[Opening Records for this exercise section]

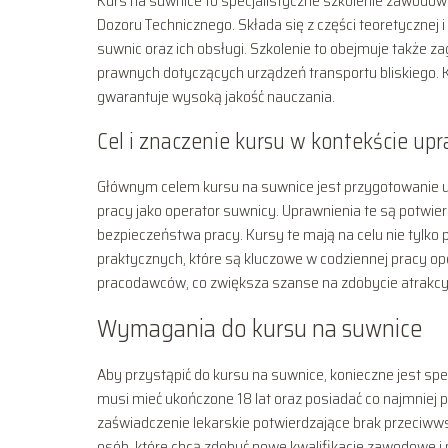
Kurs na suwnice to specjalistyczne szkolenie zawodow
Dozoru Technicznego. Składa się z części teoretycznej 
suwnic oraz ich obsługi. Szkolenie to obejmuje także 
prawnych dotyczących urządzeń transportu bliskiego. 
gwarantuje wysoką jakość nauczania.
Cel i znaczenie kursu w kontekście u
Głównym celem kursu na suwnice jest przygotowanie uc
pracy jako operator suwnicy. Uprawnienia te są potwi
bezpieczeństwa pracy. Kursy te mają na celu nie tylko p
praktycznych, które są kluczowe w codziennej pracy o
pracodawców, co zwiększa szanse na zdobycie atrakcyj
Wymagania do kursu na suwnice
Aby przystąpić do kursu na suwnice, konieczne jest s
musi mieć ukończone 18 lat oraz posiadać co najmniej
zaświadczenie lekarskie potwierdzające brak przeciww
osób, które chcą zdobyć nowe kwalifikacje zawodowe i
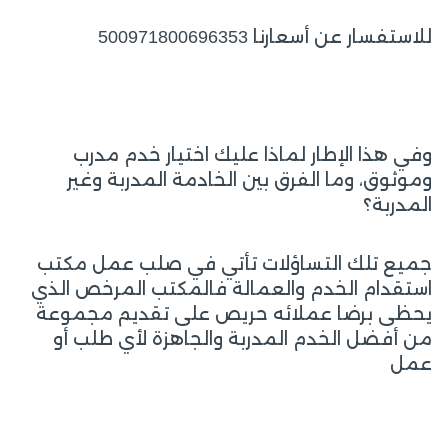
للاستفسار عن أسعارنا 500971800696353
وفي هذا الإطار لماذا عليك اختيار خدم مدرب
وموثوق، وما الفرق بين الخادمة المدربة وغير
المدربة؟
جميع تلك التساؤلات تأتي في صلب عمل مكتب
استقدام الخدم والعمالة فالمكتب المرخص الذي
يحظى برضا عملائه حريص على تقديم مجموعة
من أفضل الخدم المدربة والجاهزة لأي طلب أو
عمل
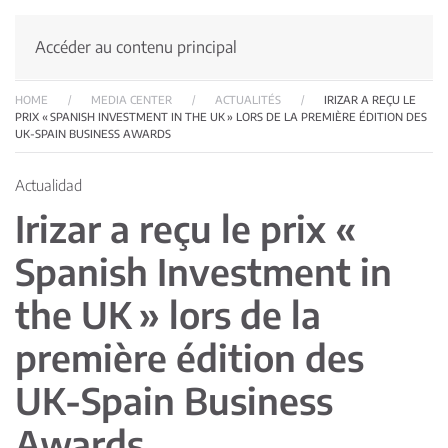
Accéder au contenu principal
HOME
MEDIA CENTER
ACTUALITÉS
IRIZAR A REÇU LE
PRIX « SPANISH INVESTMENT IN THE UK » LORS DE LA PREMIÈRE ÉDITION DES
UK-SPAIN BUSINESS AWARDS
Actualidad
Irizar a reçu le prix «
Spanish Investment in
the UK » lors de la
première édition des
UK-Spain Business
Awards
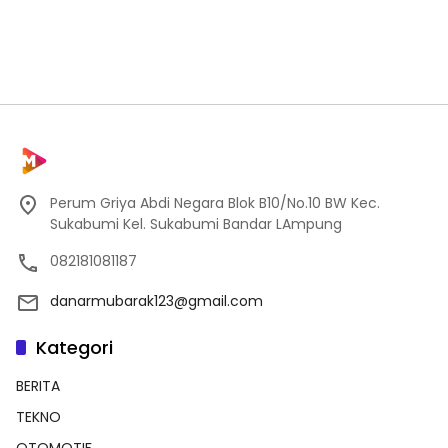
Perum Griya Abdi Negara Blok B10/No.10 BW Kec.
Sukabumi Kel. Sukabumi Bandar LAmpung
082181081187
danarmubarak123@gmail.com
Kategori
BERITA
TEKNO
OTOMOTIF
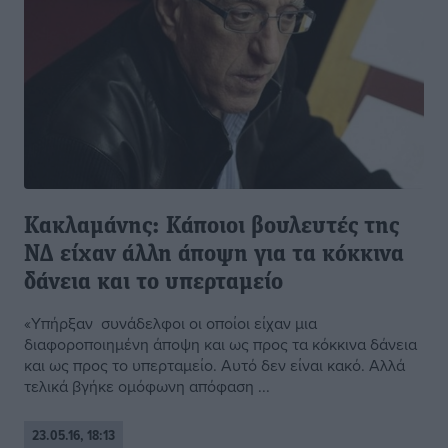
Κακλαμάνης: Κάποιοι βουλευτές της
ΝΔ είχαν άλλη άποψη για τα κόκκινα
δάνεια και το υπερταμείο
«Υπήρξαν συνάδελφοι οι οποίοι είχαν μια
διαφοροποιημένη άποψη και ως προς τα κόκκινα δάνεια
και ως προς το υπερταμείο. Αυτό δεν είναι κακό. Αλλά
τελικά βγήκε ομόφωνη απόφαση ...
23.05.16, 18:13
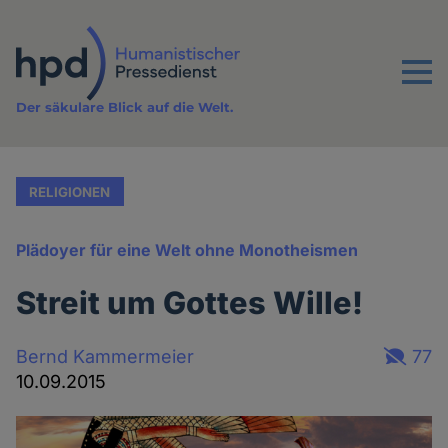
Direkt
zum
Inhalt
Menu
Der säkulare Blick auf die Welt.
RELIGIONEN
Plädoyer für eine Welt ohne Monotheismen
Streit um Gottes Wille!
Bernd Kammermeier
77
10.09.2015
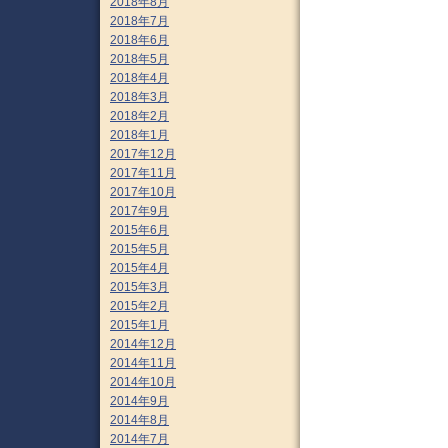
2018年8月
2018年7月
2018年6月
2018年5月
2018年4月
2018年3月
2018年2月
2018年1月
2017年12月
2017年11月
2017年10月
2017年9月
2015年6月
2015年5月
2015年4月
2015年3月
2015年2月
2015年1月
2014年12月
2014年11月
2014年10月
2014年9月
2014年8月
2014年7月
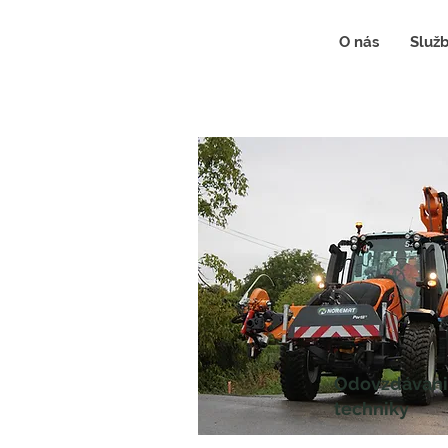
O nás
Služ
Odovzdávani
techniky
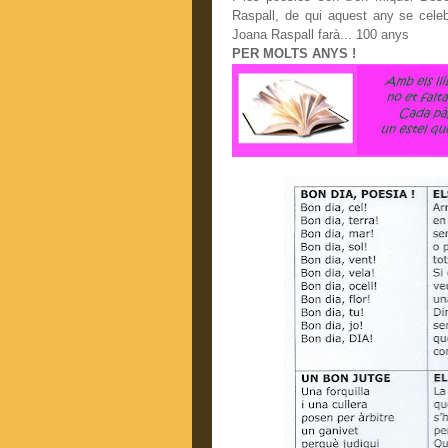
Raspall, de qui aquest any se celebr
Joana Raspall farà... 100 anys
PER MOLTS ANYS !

[Closing Records for this exercise section]

### Job item
Please pick out every line above that contains the word "κόκκινα", and copy each one in full.

### Solution
ΝΔ είχαν άλλη άποψη για τα κόκκινα
διαφοροποιημένη άποψη και ως προς τα κόκκινα δάνεια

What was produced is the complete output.